I had to get out. If I hadn’t, I would’ve killed him years ago.
“How could I be so stupid?”
“What?” I heard Jethro’s shoes shuffling on the linoleum floor, moving him a little closer, real alarm in his voice. “What’s wrong?”
“I am what’s wrong.” I shook my head, laughing bitterly.
I didn’t think it was possible for me to despise Isaac any more than I already did. I’d been wrong. The details of precisely how were still fuzzy, but Isaac’s motives were a
ll so clear now.
Aren’t you worried? Leaving the Wraiths without a money man?
I have an apprentice.
Who?
Someone you think is smart.
At that point in the conversation I’d just called Isaac smart, hadn’t I? I’d just praised him for suggesting his mother not leave her house so as to thwart the police taking her prints.
Isaac was the smart apprentice.
He’d killed his father, set up his mother, threatened his sister, all to get Repo out of the way.
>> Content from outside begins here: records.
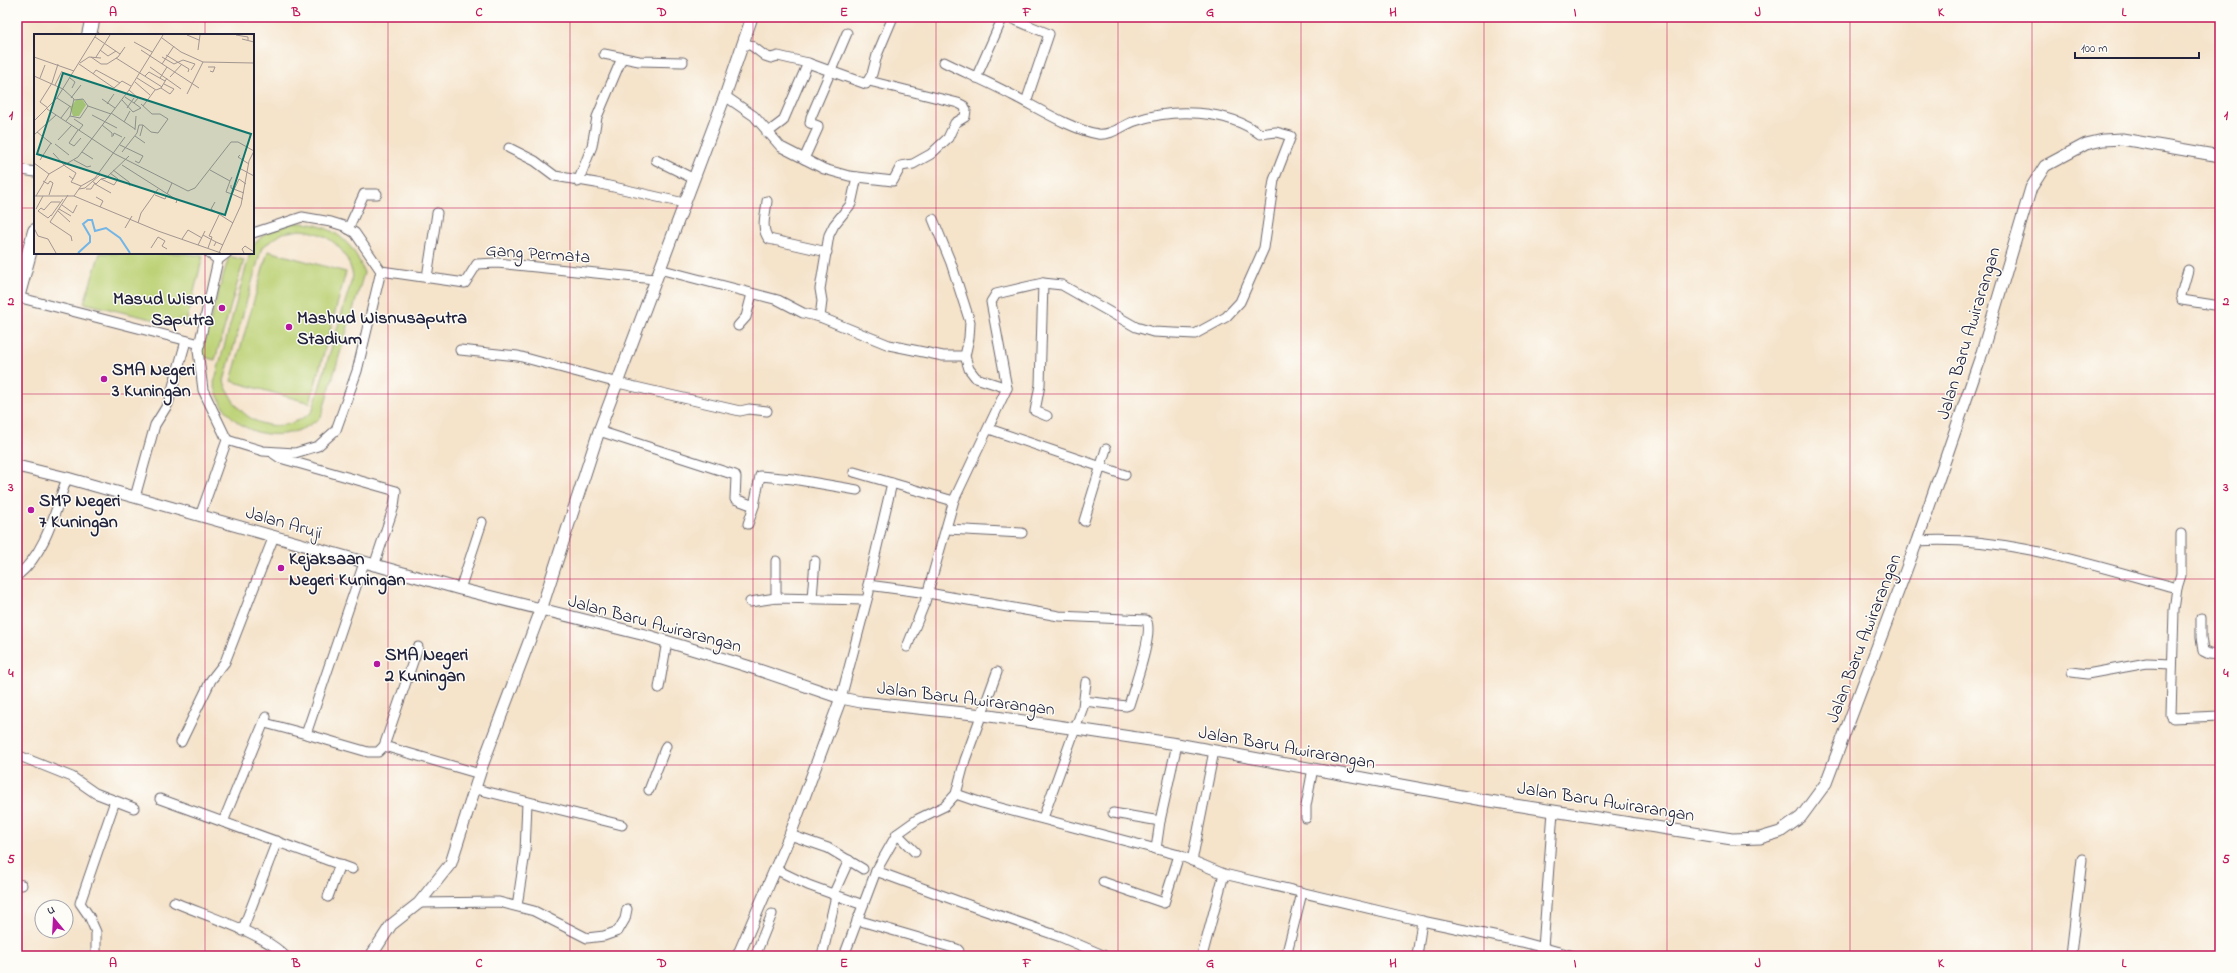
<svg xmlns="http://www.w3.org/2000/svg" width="2237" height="973" viewBox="0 0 2237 973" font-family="'Indie Flower',sans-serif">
  <rect width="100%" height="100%" fill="#fdfcf7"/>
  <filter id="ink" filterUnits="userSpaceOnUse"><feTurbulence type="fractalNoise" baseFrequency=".025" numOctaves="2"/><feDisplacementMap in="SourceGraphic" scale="8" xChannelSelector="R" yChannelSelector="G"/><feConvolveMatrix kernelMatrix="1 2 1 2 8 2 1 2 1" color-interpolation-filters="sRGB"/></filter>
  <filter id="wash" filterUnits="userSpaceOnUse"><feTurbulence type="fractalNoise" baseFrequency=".012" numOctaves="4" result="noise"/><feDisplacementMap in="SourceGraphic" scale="16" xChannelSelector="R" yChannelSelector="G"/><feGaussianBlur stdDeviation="0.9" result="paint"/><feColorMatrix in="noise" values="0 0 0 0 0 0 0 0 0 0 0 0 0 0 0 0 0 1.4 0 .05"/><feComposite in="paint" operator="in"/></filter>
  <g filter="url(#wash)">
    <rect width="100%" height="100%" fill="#f5e3ca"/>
    <g fill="#bcd175" stroke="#6f7a58" fill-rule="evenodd">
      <path d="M 293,223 C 327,221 354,240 364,273 L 321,417 C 282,450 225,435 214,383 L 250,253 L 253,253 L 253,245 L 266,233 ZM 300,230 C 328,232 347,248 353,276 L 312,412 C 275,440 237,422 224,381 L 262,247 L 283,233 Z"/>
      <path d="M 268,251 L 346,272 L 310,403 L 231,381 Z"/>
      <path d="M 100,253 L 182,253 L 203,256 L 185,327 L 84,303 Z"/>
      <path d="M 229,256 L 244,260 L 215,360 L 200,356 Z"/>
    </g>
  </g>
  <g filter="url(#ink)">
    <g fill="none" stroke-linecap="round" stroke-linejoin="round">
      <g stroke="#6c666d" stroke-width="11">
        <g id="minor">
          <path d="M 1008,17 L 1049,34 L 1026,102"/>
          <path d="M 744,43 L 752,46 L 765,56 L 771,58 L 778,56 L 808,63 L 866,84 L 872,74 L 877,55 L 893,17"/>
          <path d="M 604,54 L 639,61 L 683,62"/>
          <path d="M 944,62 C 966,73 990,83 1012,95 C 1036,107 1072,130 1098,134 C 1111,136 1123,125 1135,121 C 1173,108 1226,109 1260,134 L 1276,132 L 1291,136 L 1274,180 L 1264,248 L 1240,302 L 1226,317 L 1195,334 L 1153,332 L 1136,327 L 1062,285 L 1043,283"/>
          <path d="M 976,78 L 1003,17"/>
          <path d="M 725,96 L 754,116 L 781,147 L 824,169 L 849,176 L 893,181 L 901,166 L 913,164 L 931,154 L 948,138 L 955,123 L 965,117 L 966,110 L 964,106 L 958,103 L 869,81"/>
          <path d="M 767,133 L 783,121 L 808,63"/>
          <path d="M 509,148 L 535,161 L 555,176 L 596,183 L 684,203"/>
          <path d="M 804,159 L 818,128 L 818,126 L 810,123 L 811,117 L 847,33"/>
          <path d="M 656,160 L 694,179"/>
          <path d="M 17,169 L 35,172"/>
          <path d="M 578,182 L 592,146 L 597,117 L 622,58"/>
          <path d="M 767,201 C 766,213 760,229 769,239 L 827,252"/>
          <path d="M 933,219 L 951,263 L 970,322 L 969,338 L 965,356 L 969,369 L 976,378 L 1007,388"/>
          <path d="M 348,229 L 364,194 L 377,194"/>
          <path d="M 218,260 L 227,253"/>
          <path d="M 659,269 L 778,300 L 803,313 L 820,317 L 889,345 L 943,356 L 965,356"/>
          <path d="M 2188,270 L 2181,295 L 2182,300 L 2220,306"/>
          <path d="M 381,271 L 465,283 L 477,264 L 497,263 L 655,279"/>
          <path d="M 427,277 L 437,213"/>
          <path d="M 17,297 L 200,344"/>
          <path d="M 820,317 L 822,301 L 820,289 L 829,235 L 834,225 L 851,204 L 857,177"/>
          <path d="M 738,326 L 746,317 L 752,294"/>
          <path d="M 460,350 L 518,356 L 618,383 L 740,411 L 749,409 L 767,411"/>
          <path d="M 989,429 L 1125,475"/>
          <path d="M 599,431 L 735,475 L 736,477 L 735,499 L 754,506 L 748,524"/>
          <path d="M 227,440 L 263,451 L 295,453 L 318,446 L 336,430 L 357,371 L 381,271 L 355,233 L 344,226 L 331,222 L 302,217 L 253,233"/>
          <path d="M 274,454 L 280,458 L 396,491 L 394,506 L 374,566"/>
          <path d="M 854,472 L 950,500"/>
          <path d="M 135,497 L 155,425 L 168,404 L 186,341"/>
          <path d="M 754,506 L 760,476 L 793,479 L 857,490"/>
          <path d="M 200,516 L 227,440 L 203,390 L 198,350 L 218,260 L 209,253"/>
          <path d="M 1084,521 L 1106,449"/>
          <path d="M 947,529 L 1022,533"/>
          <path d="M 1917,541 C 2006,535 2093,566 2177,588 L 2181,575 L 2181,534"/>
          <path d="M 364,563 L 306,734 L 368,752 L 378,752 L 384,746 L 418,647"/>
          <path d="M 17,576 C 46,553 55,511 67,478"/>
          <path d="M 868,585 L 928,593 L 1059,616 L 1146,620 C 1155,630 1133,691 1129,705 L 1126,706 L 1084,701"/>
          <path d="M 2177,588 L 2174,610 L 2171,715 L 2173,718 L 2220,716"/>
          <path d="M 460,589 L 482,522"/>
          <path d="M 776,598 L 776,561"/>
          <path d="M 812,598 L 815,561"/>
          <path d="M 750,602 L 776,598 L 865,600"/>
          <path d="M 2201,618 L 2201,637 L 2203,651 L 2209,654 L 2220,655"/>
          <path d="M 907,647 L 925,602 L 954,500 L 1007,388 L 991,302 L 996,294 L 1043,283 L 1040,385 L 1035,411 L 1047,416"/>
          <path d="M 2072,672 L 2087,674 L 2147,663 L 2172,664"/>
          <path d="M 659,688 L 667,641"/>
          <path d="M 841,698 L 869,592 L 868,585 L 892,483"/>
          <path d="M 265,723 L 306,734"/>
          <path d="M 181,742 L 211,680 L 225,662 L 274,536"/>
          <path d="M 384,746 L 480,774"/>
          <path d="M 17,755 L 72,777 L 95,793 L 134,808"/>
          <path d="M 476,789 L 622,825"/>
          <path d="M 649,790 L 666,746"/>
          <path d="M 956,794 L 982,803 L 1179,855 L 1224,874 L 1422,921 L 1522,942 L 1574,956"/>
          <path d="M 160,799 L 352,869"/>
          <path d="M 1113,813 L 1160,821"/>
          <path d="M 1043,818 L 1083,707 L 1086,682"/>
          <path d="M 1306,818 L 1306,806 L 1313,768"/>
          <path d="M 223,822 L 266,717"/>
          <path d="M 897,834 L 915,852"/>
          <path d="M 790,835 L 828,848 L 863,869"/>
          <path d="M 1156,849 L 1160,821 L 1177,744"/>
          <path d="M 1192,861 L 1214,751"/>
          <path d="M 775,869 L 808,885 L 863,905"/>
          <path d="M 876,871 L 960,902 L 1061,937 L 1105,956"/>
          <path d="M 1103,882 L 1164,903 L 1179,855"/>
          <path d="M 17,884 L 22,885"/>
          <path d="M 833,895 L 849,860"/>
          <path d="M 328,897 L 340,864"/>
          <path d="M 174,902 C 203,915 264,933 285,956"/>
          <path d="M 419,903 L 499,902 L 534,911 L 587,938 L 604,936 L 618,931 L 625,919 L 627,909"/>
          <path d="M 517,906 L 525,853 L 527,802"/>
          <path d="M 857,920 L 957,949 L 959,951 L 958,956"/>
          <path d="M 242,931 L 277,841"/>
          <path d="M 1543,948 L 1553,811"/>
          <path d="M 96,956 L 96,932 L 89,916 L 80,903 L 115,801"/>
          <path d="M 755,956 L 772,914"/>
          <path d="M 822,956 L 836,896"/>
          <path d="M 844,956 L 876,871 L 897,834 L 918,819 L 945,806 L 956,794 L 965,760 L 997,672"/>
          <path d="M 1202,956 L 1224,874"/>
          <path d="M 1286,956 L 1302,893"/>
          <path d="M 1417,956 L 1422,921"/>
          <path d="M 2073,956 L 2071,955 L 2082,859"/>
        </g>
      </g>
      <g stroke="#6c666d" stroke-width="13">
        <g id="tertiary">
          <path d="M 17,466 L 67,478 L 460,589 L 649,636 L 747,666 L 841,698 L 861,702 L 983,715 L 1177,744 L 1477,799 L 1732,839 L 1760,838 L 1780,832 L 1801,817 L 1826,783 L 1917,541 L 1980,359 L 2031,188 L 2045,166 L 2086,144 L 2103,140 L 2122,139 L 2220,156"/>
          <path d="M 371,956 L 391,925 L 419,903 L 451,863 L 482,766 L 541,610 L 599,431 L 725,96 L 752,17"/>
          <path d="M 738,956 L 790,835 L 841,698"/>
        </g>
      </g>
      <g stroke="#6c666d" stroke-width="16">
        <g id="primary">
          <path d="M 89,35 L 93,17"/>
          <path d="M 17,298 L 35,231"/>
        </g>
      </g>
      <use href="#minor" stroke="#fff" stroke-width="9"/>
      <use href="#tertiary" stroke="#fff" stroke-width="11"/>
      <use href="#primary" stroke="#fff" stroke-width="14"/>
    </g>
  </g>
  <path fill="none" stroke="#c2185b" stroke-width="1" stroke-opacity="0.55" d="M 205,17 L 205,35M 388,17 L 388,956M 570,17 L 570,956M 753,17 L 753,956M 936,17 L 936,956M 1118,17 L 1118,956M 1301,17 L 1301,956M 1484,17 L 1484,956M 1667,17 L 1667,956M 1850,17 L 1850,956M 2032,17 L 2032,956M 17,208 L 35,208M 253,208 L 2220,208M 205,253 L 205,956M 17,394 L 2220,394M 17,579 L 2220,579M 17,765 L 2220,765"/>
  <g fill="#b5179e" stroke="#fdfcf7" stroke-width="1.5">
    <circle cx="222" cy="308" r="4"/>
    <circle cx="289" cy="327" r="4"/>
    <circle cx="104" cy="379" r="4"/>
    <circle cx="31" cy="510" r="4"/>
    <circle cx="281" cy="568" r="4"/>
    <circle cx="377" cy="664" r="4"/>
  </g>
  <g text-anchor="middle" stroke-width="3" stroke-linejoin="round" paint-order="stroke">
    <g font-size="18" fill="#22223b" stroke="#fdfcf7">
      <text transform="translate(538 253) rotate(4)" y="6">Gang Permata</text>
      <text transform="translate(1968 333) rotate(-73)" y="6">Jalan Baru Awirarangan</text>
      <text transform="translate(284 522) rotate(16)" y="6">Jalan Aruji</text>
      <text transform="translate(655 623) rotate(15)" y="6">Jalan Baru Awirarangan</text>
      <text transform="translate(1863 638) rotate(-69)" y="6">Jalan Baru Awirarangan</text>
      <text transform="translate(966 698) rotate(7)" y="6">Jalan Baru Awirarangan</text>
      <text transform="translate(1287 747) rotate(10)" y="6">Jalan Baru Awirarangan</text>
      <text transform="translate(1606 801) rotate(9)" y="6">Jalan Baru Awirarangan</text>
    </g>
    <g font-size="18" font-weight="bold" fill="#22223b" stroke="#fdfcf7" text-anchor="start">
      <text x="214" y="304" text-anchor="end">Masud Wisnu<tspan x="214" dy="21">Saputra</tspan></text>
      <text x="297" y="323">Mashud Wisnusaputra<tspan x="297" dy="21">Stadium</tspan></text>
      <text x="112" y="375">SMA Negeri<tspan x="112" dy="21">3 Kuningan</tspan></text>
      <text x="39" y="506">SMP Negeri<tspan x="39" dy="21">7 Kuningan</tspan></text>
      <text x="289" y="564">Kejaksaan<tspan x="289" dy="21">Negeri Kuningan</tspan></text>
      <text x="385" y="660">SMA Negeri<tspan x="385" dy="21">2 Kuningan</tspan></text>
    </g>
  </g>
  <g transform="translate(34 34)">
    <rect width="220" height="220" fill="#f5e3ca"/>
    <path d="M 48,65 L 52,71 L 45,82 L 39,82 L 36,74 L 42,66 Z" fill="#bcd175"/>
    <path fill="none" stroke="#72b5e7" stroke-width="2" d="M 44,219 L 56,208 L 56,202 L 49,190 L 54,186 L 58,186 L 61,197 L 72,194 L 86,204 L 96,219"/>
    <path fill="none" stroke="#a19691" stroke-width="1" d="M 153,1 L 165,6M 202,1 L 214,3 L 214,6M 61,3 L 86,20M 128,4 L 147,18 L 169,28 L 220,29M 208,5 L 220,8M 100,8 L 118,18M 66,16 L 74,22 L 82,17M 107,16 L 165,54M 164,16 L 166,1M 132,21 L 155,35 L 154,38M 0,23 L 40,37M 57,23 L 67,30 L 73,30 L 84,23 L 91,13M 62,23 L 76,1M 128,23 L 140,30 L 149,26 L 161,30 L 157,36M 82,24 L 128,53M 46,29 L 55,23 L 67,24M 45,30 L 80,54 L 88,47 L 97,52M 128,30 L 140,12M 116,33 L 147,55M 174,33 L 181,33 L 179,38 L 176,37M 59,40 L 62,36 L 86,49M 0,42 L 29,55 L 40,65 L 36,82 L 32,87M 111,42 L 115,38 L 131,47M 136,43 L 148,30M 6,44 L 11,31M 36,44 L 41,48 L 38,54M 103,44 L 122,56 L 127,54 L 133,44M 126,44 L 133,33M 101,48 L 116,61M 21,51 L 28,37M 127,54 L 136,60 L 140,55 L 130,50M 153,60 L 169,28M 91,63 L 100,69 L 104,64 L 95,56M 23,64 L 37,73M 37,64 L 47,51M 68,65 L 81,74M 88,66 L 99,78 L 107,74 L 100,69M 73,70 L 80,60M 107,70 L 118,80 L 126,80 L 134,85 L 124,99 L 117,98 L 109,91M 54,72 L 77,80M 109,72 L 121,56M 14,74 L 6,68 L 18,49 L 24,30M 93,74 L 100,64M 13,75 L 81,120 L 154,157 L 161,154 L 197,108 L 204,108 L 220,117M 77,79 L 101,95M 58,81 L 83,94M 36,82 L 46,84 L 54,72 L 49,65 L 40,66M 27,84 L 36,72M 40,85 L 49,91 L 45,96M 0,87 L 23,64 L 62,1M 90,88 L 96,77M 68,91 L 78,99 L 78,103M 44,96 L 35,109 L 40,112 L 47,104M 101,96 L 102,82M 3,98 L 18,110M 0,101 L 22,81M 79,102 L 80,99 L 88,103M 101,102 L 111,109M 24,106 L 38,91M 21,110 L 35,121M 86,111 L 109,122 L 105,129 L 101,127M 48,118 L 59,125M 88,118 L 103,99 L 105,91 L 109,91 L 106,102M 19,119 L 31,132M 206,121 L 204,123 L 215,130M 6,126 L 17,109M 40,126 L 53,133 L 57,132M 0,129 L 15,140M 88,131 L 143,166 L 142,169M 31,132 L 42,139 L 39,145M 207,135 L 220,142M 79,136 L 95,148 L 96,152M 176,136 L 196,147 L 198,143M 35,142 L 39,145 L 37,148 L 47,152M 67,145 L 80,151 L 84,145 L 76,139M 9,147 L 14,150 L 16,147 L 19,149 L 15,161M 58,147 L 62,150 L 67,145 L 72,144 L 95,122M 196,147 L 192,158 L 198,160M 61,150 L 77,159M 197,151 L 197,154 L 210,159M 45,155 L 51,154 L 66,141M 52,155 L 57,155 L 61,149M 133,160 L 138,149M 34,161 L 16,188 L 37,202 L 38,207M 121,161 L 131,165 L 133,161M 0,162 L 40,162 L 124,197 L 187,219M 2,162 L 15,140 L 44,123 L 95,56 L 129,1M 40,162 L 47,152 L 61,144 L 91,103M 62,163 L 69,167 L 66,173M 209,165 L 198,160 L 205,145 L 212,150M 181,168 L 177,175 L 199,189M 28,171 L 39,179 L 43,171M 2,175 L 9,162M 25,175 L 37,182M 24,177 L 36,188M 17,181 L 14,184 L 4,177 L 7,174 L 10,176 L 17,168 L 26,168M 17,182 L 29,165M 104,189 L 107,179 L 124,155M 0,194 L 4,202 L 14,205 L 22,219M 91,194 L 98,182M 169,201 L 182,208M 148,205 L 154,196 L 168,204M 164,211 L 171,197M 180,212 L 182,208 L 189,211M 117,214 L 124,203 L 131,207 L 128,212 L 133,215M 174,214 L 178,203 L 175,202 L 185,181M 185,219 L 207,171 L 215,127 L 220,117M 210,219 L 208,215 L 211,212 L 220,218"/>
    <path fill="#0f766e" fill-opacity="0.15" stroke="#0f766e" stroke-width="2" d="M 29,39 L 217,100 L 191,181 L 3,120 Z"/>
    <rect width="220" height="220" fill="none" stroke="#22223b" stroke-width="2"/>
  </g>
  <rect width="2237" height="973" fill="none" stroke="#fdfcf7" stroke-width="44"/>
  <g transform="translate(54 919) rotate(342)"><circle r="19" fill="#fdfcf7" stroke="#a5a5ac"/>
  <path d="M0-3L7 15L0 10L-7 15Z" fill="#b5179e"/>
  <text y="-6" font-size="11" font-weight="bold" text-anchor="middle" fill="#22223b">U</text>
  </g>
  <path d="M2075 52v6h124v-6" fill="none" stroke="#22223b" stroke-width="2"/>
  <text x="2081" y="52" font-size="12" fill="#22223b" stroke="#fdfcf7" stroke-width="3" paint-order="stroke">100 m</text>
  <rect x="22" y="22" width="2193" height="929" fill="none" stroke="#c2185b" stroke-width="1.5"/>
  <g font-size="13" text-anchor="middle" font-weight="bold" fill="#c2185b">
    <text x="113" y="16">A</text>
    <text x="296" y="16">B</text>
    <text x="479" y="16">C</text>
    <text x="662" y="16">D</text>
    <text x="844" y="16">E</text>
    <text x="1027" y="16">F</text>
    <text x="1210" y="16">G</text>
    <text x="1393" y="16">H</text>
    <text x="1575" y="16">I</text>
    <text x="1758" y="16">J</text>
    <text x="1941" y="16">K</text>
    <text x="2124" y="16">L</text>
    <text x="11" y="119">1</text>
    <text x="2226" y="119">1</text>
    <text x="11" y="305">2</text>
    <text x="2226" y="305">2</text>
    <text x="11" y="491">3</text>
    <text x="2226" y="491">3</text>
    <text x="11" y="677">4</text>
    <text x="2226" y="677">4</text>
    <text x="11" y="863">5</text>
    <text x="2226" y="863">5</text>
    <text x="113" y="967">A</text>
    <text x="296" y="967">B</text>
    <text x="479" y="967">C</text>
    <text x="662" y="967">D</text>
    <text x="844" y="967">E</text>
    <text x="1027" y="967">F</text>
    <text x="1210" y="967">G</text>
    <text x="1393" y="967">H</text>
    <text x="1575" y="967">I</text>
    <text x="1758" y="967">J</text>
    <text x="1941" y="967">K</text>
    <text x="2124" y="967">L</text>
  </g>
</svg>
And now there wasn’t a damn thing I could do about it.
“Cletus.”
“Not now, Jet.” I waved my brother off again, gritting my teeth. Repo couldn’t ever come back, and of course Diane would never let her son take the fall—
“Your phone is ringing,” Jethro said, reaching into my side pocket, withdrawing it, and smacking it against my chest. “Looks like it’s the bakery.”
I swallowed though my mouth was dry and accepted the call, my mind not actually engaged with the action. “Hello?”
“Cletus? It’s Blythe. Hey, so, listen. We called the police, but—”
“What’s wrong?” Unsurprisingly, the words called and the and police shoved me out of my epic brain implosion. “Where’s Jenn?”
“That’s the thing . . .” Her voice wavered. “Cletus, someone took her.”
Chapter Twenty-One
*Jenn*
“When a strong woman recklessly throws away her strength she is worse than a weak woman who has never any strength to throw away.
Thomas Hardy, Far from the Madding Crowd
It was my fault. I had no one to blame but myself for getting in Cletus’s Geo.
I should’ve known better. I should’ve known!
Cletus rarely picked me up in the Geo. It was too small, he’d always said, and he liked the bench seat in the Buick. He liked me cuddled up next to him. He liked holding my hand. He liked placing kisses on my head or on my mouth when we stopped at a light or stop sign.
Maybe if I’d been feeling less sorry for myself, or maybe if I’d been feeling less frustrated and cheated by life, or maybe if the banana cake I’d baked for Mrs. Lavery’s tea luncheon tomorrow hadn’t fallen like a skydiver with no parachute, I would’ve taken notice. The illegally dark tint to the windows meant, no matter what, I wouldn’t have observed the lack of a person in the driver’s seat as I approached.